Update on April 2022
I’ve been using this setup on a couple of home servers for 1.5 years. There is around 240Gb stored at the moment, and it costs me just 1.31 EUR (1.42 USD) per month. And it proved to be reliable too: I had to restore the whole data at least once, and it went with no issues at all.
Update on April 2023
Here are some stats after one more year of using this setup:
- 424Gb of data stored (the actual repository size at B2 is smaller thanks to deduplication: 402.5Gb)
- It took around 13 hours to restore (download speed was around 50Mbit/sec), restic used ~480Mb of RSS memory, and a bit of CPU (10-20%)
- Storage cost: 2.24 EUR / Month
- Restore cost: 4.13 EUR
There’s one important thing that I noticed during this restore run.

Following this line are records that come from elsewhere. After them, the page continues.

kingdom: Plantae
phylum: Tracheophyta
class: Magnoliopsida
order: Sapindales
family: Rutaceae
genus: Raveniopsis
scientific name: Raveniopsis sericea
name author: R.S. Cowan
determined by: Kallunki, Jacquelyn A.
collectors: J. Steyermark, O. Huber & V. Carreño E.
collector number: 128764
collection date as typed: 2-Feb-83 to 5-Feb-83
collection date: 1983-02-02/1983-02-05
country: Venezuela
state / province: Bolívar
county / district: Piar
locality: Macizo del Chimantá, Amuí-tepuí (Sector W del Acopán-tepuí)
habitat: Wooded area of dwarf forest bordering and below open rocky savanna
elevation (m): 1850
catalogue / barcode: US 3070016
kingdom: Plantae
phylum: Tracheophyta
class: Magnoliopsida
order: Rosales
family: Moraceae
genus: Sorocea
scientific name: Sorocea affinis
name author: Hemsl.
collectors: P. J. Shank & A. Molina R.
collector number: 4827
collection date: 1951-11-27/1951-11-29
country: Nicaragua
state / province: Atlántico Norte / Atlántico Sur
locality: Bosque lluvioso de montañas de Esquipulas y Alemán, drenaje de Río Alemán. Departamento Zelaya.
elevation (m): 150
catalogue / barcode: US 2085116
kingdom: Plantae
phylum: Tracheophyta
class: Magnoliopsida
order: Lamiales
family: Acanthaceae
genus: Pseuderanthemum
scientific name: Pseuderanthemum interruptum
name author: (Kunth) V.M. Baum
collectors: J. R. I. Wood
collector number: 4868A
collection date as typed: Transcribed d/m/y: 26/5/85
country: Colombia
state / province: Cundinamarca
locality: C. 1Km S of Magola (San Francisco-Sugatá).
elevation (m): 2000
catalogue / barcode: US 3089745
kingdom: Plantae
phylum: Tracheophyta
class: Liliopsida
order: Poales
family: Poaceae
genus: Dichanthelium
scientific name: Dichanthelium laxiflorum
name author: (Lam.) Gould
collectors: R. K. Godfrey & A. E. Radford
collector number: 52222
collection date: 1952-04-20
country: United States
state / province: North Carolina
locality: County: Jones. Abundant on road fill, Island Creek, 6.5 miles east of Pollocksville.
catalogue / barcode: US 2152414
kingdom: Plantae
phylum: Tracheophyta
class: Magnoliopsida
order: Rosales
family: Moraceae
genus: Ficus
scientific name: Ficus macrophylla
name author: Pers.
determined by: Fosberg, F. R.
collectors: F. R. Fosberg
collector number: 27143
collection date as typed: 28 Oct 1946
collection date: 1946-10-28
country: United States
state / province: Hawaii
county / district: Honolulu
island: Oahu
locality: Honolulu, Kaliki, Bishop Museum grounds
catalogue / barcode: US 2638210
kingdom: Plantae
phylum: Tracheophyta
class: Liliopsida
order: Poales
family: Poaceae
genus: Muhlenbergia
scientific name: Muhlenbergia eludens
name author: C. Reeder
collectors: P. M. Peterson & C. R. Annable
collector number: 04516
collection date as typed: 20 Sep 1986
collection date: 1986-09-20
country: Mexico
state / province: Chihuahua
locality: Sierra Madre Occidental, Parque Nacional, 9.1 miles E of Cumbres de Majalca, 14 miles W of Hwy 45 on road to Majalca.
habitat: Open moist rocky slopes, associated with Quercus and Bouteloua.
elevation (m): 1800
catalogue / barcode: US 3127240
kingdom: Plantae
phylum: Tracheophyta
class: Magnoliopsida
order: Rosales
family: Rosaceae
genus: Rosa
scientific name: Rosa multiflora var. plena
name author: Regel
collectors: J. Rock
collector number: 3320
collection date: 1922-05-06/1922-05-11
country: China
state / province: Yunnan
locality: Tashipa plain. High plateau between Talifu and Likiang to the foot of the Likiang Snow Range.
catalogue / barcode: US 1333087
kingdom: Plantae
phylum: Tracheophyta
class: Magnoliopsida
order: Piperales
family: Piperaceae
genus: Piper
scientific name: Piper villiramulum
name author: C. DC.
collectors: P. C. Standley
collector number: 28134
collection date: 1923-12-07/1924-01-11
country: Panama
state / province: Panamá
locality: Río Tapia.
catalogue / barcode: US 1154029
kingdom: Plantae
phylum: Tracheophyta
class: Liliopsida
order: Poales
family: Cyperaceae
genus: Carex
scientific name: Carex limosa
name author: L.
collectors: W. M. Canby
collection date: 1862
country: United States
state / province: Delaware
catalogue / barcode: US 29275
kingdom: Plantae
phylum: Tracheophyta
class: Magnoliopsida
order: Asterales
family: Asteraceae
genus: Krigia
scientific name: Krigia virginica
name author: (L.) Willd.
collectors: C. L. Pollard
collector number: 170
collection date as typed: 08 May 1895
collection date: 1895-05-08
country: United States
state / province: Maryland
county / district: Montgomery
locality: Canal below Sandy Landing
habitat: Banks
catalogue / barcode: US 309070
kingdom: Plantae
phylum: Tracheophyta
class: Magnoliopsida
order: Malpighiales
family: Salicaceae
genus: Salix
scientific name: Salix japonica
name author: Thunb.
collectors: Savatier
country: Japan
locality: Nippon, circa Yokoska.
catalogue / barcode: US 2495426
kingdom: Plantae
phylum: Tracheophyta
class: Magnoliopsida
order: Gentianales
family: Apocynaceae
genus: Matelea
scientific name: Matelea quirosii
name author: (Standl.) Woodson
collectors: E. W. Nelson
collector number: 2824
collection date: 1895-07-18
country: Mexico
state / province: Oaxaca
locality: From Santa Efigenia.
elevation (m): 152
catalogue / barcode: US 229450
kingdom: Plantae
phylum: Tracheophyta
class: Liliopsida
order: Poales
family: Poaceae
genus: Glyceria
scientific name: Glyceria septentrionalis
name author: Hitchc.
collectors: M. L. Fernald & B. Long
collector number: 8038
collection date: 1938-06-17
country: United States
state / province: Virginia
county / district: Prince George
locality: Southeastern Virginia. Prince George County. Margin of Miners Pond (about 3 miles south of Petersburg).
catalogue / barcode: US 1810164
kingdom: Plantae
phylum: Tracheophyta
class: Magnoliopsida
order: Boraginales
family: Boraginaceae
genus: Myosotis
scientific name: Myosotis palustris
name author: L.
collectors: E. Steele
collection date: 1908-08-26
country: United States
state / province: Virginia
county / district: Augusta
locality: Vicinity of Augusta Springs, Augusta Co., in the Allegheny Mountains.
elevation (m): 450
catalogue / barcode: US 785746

In order to restore not just files, but their
correct permissions and ownership information, restic restore
has to be run as root
. Otherwise, all the restored
files will be owned by a user who run the restore command.
Update on April 2024
Another year, another update:
- 573Gb of data stored (+149Gb)
- Restic stats:
- Repository size: 555Gb
- Snapshots: 273
- Restore time: 18h25m (at ~100Mbps)
- Storage cost: 3.62 EUR / month
- Restore cost: free, since Backblaze recently made all egress traffic free! See this blog post for more details.